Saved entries
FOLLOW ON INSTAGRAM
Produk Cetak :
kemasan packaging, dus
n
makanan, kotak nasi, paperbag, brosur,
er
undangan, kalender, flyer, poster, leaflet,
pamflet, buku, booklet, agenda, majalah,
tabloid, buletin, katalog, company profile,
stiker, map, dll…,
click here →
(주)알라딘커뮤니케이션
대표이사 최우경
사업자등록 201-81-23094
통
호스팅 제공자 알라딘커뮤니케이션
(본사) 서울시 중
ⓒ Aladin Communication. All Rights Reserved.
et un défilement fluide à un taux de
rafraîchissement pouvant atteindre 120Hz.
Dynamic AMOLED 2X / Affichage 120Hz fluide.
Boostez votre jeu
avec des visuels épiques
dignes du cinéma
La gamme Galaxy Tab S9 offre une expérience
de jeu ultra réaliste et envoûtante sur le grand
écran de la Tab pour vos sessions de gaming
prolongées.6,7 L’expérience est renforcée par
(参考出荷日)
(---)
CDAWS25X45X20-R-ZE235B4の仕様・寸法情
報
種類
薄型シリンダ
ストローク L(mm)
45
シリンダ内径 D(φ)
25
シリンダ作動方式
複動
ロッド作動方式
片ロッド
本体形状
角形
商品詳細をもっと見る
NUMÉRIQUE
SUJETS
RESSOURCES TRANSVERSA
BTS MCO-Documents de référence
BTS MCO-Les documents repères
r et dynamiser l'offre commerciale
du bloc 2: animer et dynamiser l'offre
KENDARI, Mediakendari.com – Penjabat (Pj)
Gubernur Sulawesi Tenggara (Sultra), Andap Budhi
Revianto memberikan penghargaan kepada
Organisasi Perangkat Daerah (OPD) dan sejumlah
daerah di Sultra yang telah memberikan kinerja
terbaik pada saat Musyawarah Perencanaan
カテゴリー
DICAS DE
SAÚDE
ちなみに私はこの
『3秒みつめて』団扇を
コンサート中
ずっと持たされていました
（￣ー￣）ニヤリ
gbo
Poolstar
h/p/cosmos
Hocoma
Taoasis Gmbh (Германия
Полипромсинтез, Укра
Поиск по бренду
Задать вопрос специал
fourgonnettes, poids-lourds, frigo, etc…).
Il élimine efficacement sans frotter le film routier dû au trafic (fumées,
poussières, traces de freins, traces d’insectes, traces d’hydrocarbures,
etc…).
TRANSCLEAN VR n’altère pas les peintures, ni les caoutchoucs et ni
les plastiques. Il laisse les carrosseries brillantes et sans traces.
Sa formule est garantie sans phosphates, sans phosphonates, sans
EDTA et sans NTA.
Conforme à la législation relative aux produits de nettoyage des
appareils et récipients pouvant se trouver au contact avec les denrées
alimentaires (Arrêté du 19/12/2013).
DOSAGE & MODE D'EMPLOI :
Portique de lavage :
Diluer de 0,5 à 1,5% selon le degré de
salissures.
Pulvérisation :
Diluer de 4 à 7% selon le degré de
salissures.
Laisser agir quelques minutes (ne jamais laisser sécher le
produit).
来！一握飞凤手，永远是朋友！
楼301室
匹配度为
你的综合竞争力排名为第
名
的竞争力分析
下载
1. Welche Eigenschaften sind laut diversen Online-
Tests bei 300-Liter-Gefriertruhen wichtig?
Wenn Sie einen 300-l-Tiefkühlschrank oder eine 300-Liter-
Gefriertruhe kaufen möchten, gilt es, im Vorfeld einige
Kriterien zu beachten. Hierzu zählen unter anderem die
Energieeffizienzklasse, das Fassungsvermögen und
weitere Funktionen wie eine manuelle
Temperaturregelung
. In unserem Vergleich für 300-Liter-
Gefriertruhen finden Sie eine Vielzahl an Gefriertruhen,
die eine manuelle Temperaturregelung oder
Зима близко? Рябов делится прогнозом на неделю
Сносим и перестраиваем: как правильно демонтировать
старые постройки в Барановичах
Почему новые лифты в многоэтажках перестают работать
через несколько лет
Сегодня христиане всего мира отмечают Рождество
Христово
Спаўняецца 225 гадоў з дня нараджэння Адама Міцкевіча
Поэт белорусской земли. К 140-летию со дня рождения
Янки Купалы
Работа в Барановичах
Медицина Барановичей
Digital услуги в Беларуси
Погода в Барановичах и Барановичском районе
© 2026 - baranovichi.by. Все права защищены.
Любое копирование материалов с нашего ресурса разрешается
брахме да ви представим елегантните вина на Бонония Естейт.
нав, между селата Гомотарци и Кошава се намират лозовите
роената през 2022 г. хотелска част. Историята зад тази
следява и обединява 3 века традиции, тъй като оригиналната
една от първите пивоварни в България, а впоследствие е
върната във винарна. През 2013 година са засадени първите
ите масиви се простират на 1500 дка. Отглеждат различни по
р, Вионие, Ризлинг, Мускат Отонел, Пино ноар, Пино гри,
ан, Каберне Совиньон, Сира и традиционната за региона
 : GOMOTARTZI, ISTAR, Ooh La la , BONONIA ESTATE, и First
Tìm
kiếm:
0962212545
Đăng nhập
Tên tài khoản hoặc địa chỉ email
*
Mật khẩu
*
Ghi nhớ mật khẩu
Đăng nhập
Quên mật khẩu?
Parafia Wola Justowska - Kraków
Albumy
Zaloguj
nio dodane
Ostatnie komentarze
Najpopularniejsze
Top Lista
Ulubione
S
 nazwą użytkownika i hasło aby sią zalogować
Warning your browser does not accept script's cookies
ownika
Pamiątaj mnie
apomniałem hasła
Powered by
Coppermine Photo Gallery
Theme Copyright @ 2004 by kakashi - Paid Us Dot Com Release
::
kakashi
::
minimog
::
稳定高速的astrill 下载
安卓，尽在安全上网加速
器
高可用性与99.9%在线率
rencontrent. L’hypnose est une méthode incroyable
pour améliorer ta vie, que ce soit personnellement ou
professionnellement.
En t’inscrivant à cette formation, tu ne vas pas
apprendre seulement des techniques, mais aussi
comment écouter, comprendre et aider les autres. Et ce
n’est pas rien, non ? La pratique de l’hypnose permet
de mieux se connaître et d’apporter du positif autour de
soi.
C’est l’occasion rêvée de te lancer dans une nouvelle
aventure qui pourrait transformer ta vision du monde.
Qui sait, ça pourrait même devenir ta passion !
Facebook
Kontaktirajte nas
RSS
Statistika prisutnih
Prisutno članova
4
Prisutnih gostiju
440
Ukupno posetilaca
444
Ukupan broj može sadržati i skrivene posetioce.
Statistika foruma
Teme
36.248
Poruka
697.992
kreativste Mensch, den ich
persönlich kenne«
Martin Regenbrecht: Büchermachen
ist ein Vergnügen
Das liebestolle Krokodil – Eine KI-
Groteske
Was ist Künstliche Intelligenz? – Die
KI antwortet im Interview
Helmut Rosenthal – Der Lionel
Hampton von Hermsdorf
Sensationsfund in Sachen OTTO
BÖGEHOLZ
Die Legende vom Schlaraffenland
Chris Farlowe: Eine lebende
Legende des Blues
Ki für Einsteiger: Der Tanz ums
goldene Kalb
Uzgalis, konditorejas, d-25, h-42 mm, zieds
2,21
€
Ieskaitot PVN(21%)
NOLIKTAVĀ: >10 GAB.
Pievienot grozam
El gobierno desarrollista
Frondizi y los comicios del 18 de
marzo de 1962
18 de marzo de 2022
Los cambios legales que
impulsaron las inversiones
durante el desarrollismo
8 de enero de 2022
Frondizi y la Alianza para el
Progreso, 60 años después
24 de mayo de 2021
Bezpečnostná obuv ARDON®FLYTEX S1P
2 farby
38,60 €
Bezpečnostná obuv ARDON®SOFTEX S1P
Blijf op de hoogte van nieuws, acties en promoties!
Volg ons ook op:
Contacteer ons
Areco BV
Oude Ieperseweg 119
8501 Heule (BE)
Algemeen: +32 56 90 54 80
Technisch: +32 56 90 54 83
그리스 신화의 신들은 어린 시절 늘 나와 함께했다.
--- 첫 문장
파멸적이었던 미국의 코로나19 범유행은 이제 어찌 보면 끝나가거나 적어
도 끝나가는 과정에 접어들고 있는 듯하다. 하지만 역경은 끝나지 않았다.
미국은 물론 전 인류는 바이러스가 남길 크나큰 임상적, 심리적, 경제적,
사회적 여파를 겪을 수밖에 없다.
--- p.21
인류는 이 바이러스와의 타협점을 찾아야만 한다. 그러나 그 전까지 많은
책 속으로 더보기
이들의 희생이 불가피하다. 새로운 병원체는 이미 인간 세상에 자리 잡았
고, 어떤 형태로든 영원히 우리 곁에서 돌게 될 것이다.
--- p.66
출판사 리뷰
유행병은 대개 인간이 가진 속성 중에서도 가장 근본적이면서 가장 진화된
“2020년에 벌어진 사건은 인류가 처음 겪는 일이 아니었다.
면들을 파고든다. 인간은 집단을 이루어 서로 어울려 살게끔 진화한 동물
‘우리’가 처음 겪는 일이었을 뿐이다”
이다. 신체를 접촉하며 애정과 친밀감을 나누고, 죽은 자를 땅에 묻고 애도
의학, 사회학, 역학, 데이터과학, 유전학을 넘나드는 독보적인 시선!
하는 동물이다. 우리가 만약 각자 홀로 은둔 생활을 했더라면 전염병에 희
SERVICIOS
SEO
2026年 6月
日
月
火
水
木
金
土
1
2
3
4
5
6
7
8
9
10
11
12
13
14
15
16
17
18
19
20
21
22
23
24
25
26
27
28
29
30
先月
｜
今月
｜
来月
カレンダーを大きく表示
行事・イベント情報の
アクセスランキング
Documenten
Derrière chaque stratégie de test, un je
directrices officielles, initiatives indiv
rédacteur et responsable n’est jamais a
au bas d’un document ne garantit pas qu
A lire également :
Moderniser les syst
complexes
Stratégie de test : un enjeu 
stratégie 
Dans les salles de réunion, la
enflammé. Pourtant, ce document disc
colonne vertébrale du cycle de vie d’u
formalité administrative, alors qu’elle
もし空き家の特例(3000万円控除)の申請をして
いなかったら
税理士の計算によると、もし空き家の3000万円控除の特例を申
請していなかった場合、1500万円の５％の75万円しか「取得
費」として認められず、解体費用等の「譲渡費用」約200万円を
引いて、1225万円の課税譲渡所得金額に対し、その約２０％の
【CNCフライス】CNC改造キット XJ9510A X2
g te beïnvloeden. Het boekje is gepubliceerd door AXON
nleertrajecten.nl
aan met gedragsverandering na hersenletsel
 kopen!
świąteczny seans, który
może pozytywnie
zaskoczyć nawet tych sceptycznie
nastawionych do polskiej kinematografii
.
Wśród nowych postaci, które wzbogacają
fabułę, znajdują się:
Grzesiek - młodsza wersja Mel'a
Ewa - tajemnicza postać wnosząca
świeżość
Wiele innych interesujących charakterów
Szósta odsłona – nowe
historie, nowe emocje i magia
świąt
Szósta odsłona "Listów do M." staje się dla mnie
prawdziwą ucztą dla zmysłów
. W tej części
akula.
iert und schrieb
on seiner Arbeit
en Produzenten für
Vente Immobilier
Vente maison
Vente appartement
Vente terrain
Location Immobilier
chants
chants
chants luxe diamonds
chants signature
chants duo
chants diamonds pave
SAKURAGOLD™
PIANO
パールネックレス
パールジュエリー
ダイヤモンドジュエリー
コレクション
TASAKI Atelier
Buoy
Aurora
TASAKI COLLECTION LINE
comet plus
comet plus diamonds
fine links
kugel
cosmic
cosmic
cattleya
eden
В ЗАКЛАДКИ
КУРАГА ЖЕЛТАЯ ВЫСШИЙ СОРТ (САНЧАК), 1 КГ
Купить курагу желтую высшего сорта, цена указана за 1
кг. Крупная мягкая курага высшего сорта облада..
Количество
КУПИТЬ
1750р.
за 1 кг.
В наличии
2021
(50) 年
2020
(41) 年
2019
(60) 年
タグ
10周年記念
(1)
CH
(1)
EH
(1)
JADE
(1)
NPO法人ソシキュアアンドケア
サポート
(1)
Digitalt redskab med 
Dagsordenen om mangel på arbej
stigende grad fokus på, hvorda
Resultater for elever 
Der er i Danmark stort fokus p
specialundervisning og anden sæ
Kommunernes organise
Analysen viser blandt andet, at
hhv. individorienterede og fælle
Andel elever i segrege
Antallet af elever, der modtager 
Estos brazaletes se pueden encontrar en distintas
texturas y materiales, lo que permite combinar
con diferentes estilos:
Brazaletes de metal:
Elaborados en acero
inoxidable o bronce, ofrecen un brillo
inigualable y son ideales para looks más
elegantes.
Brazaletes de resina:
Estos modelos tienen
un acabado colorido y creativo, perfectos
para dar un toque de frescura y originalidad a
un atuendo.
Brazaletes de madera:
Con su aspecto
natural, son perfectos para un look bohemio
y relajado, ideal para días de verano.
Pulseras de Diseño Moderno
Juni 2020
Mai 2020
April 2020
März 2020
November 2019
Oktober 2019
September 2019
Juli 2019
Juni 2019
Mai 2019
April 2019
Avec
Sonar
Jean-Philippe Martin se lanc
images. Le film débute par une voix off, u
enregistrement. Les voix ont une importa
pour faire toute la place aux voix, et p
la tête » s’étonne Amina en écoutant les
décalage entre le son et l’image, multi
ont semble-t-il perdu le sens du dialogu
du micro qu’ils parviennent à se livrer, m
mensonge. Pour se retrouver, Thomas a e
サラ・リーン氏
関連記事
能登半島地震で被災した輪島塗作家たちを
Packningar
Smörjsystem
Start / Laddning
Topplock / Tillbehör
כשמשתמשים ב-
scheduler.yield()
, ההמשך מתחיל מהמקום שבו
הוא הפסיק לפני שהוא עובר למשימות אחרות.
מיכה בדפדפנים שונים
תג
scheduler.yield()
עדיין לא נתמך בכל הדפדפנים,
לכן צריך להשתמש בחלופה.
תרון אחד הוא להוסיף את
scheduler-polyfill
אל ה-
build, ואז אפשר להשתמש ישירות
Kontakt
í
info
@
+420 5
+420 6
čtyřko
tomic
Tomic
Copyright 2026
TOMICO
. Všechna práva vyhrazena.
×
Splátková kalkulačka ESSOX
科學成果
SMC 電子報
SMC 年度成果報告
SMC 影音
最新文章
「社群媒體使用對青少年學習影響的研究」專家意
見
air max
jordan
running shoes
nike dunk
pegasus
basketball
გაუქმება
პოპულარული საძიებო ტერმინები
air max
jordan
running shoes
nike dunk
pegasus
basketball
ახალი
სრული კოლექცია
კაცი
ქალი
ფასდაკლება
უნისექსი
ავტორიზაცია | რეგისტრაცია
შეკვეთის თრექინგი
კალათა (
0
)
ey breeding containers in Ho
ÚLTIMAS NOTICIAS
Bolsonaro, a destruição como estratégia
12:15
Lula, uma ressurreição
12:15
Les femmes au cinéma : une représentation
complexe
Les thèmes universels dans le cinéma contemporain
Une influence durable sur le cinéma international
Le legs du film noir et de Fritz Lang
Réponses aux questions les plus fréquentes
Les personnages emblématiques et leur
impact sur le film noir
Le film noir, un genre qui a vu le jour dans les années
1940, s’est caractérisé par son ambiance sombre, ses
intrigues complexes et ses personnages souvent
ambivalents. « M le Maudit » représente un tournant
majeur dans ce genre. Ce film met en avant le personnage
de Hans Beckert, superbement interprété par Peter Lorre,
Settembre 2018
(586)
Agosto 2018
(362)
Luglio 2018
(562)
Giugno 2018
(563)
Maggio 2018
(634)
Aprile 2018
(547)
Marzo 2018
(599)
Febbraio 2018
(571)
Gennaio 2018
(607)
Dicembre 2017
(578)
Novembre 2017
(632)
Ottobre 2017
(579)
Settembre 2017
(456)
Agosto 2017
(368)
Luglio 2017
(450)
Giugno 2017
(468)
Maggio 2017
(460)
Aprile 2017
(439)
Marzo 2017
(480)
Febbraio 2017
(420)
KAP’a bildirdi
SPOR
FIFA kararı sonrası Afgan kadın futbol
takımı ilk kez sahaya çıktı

TASK OBJECTIVE
Please rewrite the rows from the start up to and including the line with "appareils et récipients", putting "éclatantes" in place of "brillantes" and leaving everything else unchanged.

TASK RESULT
FOLLOW ON INSTAGRAM
Produk Cetak :
kemasan packaging, dus
n
makanan, kotak nasi, paperbag, brosur,
er
undangan, kalender, flyer, poster, leaflet,
pamflet, buku, booklet, agenda, majalah,
tabloid, buletin, katalog, company profile,
stiker, map, dll…,
click here →
(주)알라딘커뮤니케이션
대표이사 최우경
사업자등록 201-81-23094
통
호스팅 제공자 알라딘커뮤니케이션
(본사) 서울시 중
ⓒ Aladin Communication. All Rights Reserved.
et un défilement fluide à un taux de
rafraîchissement pouvant atteindre 120Hz.
Dynamic AMOLED 2X / Affichage 120Hz fluide.
Boostez votre jeu
avec des visuels épiques
dignes du cinéma
La gamme Galaxy Tab S9 offre une expérience
de jeu ultra réaliste et envoûtante sur le grand
écran de la Tab pour vos sessions de gaming
prolongées.6,7 L’expérience est renforcée par
(参考出荷日)
(---)
CDAWS25X45X20-R-ZE235B4の仕様・寸法情
報
種類
薄型シリンダ
ストローク L(mm)
45
シリンダ内径 D(φ)
25
シリンダ作動方式
複動
ロッド作動方式
片ロッド
本体形状
角形
商品詳細をもっと見る
NUMÉRIQUE
SUJETS
RESSOURCES TRANSVERSA
BTS MCO-Documents de référence
BTS MCO-Les documents repères
r et dynamiser l'offre commerciale
du bloc 2: animer et dynamiser l'offre
KENDARI, Mediakendari.com – Penjabat (Pj)
Gubernur Sulawesi Tenggara (Sultra), Andap Budhi
Revianto memberikan penghargaan kepada
Organisasi Perangkat Daerah (OPD) dan sejumlah
daerah di Sultra yang telah memberikan kinerja
terbaik pada saat Musyawarah Perencanaan
カテゴリー
DICAS DE
SAÚDE
ちなみに私はこの
『3秒みつめて』団扇を
コンサート中
ずっと持たされていました
（￣ー￣）ニヤリ
gbo
Poolstar
h/p/cosmos
Hocoma
Taoasis Gmbh (Германия
Полипромсинтез, Укра
Поиск по бренду
Задать вопрос специал
fourgonnettes, poids-lourds, frigo, etc…).
Il élimine efficacement sans frotter le film routier dû au trafic (fumées,
poussières, traces de freins, traces d’insectes, traces d’hydrocarbures,
etc…).
TRANSCLEAN VR n’altère pas les peintures, ni les caoutchoucs et ni
les plastiques. Il laisse les carrosseries éclatantes et sans traces.
Sa formule est garantie sans phosphates, sans phosphonates, sans
EDTA et sans NTA.
Conforme à la législation relative aux produits de nettoyage des
appareils et récipients pouvant se trouver au contact avec les denrées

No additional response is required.